Posted April 27, 2011 at 12:38 PM | Permalink | Reply


this is great stuff.
I just ran a test against an image on my Debian machine and got the following error message:
awk: program limit exceeded: maximum number of fields size=32767
FILENAME="-" FNR=3208668117 NR=3208668117
so my lfo.words output is not complete. Haven't figured out why, though.

Posted April 27, 2011 at 1:45 PM | Permalink | Reply

Dave Hull

I have run into this on my 32-bit system, but not on my 64-bit system. I think awk on 32-bit systems is hitting its upper limit on the number of records it can handle. You may be able to split the strings file using lxsplit, then parse each split file independently and then recombine them later. Our 32-bit systems are nearing end of life in terms of being useful for forensics, our data sets are just getting too big.

Posted April 28, 2011 at 12:59 PM | Permalink


Dave, actually the system is a brand new (really big) 64-bit system so that's not the cause of the problem. Since I haven't been able to solve the problem I used ''cut' instead of ''awk' Cheers, Stefan.

Posted April 28, 2011 at 1:31 PM | Permalink | Reply

Dave Hull

Stefan, from what I'm seeing in other threads, looks like this record limit is in awk, but not in gawk. If I get some time to play around with it, I'll look into it more, but since you found a solution that works, I'm not too concerned.

Posted April 28, 2011 at 1:25 PM | Permalink | Reply

Dave Hull

Ahh, very nice. I've been digging into this a little further. I see other people running into the same error with awk and I'm still not exactly clear on what's causing it. Nice that you found another solution that works. Can you post your command line using cut?

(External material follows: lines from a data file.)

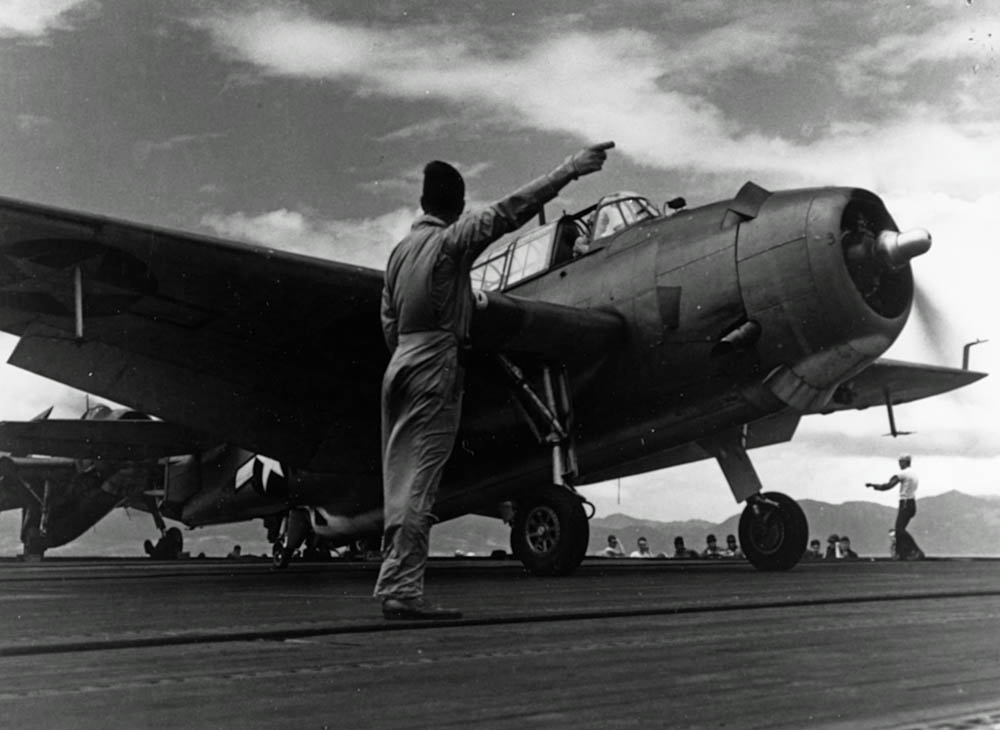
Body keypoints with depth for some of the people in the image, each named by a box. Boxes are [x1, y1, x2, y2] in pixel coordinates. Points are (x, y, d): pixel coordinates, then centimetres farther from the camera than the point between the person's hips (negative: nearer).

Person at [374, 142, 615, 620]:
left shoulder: (401, 249, 16)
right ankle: (401, 588, -11)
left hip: (399, 364, 8)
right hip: (435, 365, -8)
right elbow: (510, 211, -14)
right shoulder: (453, 240, -6)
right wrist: (570, 169, -13)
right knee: (418, 479, -9)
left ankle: (394, 586, 10)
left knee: (400, 480, 8)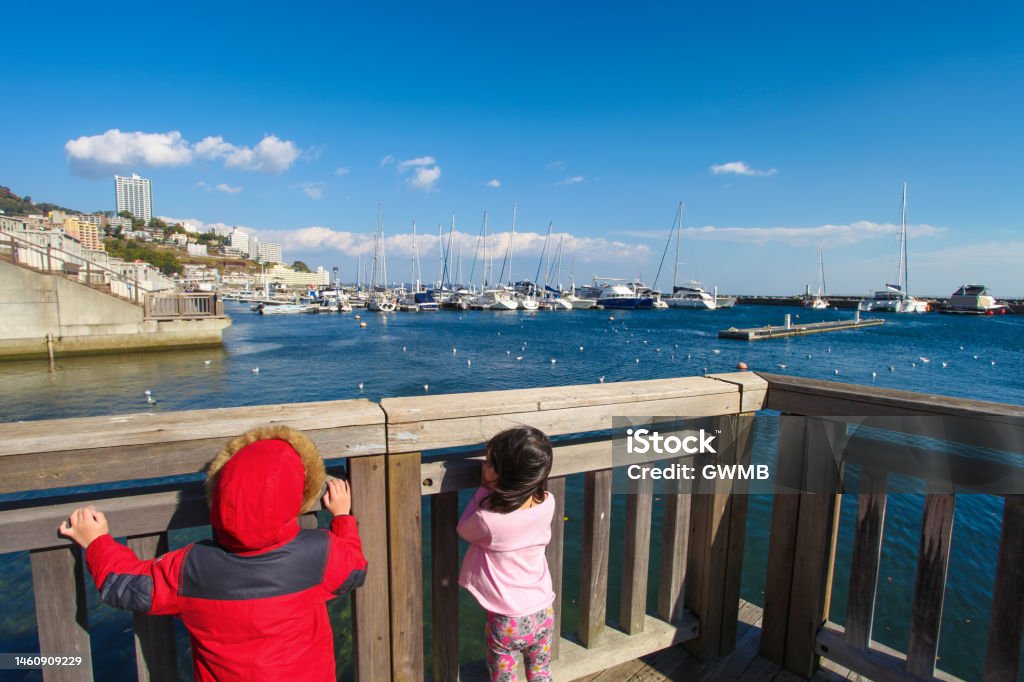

Posted April 29, 2011 at 9:43 AM | Permalink | Reply


I simply replaced
awk ''{$1=""; print}'
cut -c11-
Cheers, Stefan.

Posted May 1, 2011 at 3:19 AM | Permalink

Dave Hull

I played around with this after you mentioned it. I had good results with cut -d " " -f 2- This tells cut to use a space character as the delimiter and then to output fields 2 through the end of the line. Field one will be the byte offset where the string occurs in the original image and we don't want that for calculating frequency of occurrence. Thanks for the heads up on using cut.

Posted May 2, 2011 at 12:51 AM | Permalink | Reply

Tom webb

Great article. I've been playing with this idea for a while,but haven't had the time to test it. One thing that will greatly speed up your grep is to use fgrep instead. It uses the same syntax as grep. I've had great success when speeding my analysis on large multi-gig files.

Posted May 2, 2011 at 9:27 PM | Permalink | Reply

Dave Hull

Great point. On my system, fgrep is a symbolic link to grep. However, running grep with a -F as mentioned in the article, causes grep to interpret the patterns supplied as "fixed-strings" rather than as regular expressions. The performance increase from using -F is dramatic. I tried running it without, but gave up on waiting for it to finish, there's simply no comparison. So yeah, use fgrep or grep -F'' or wait forever.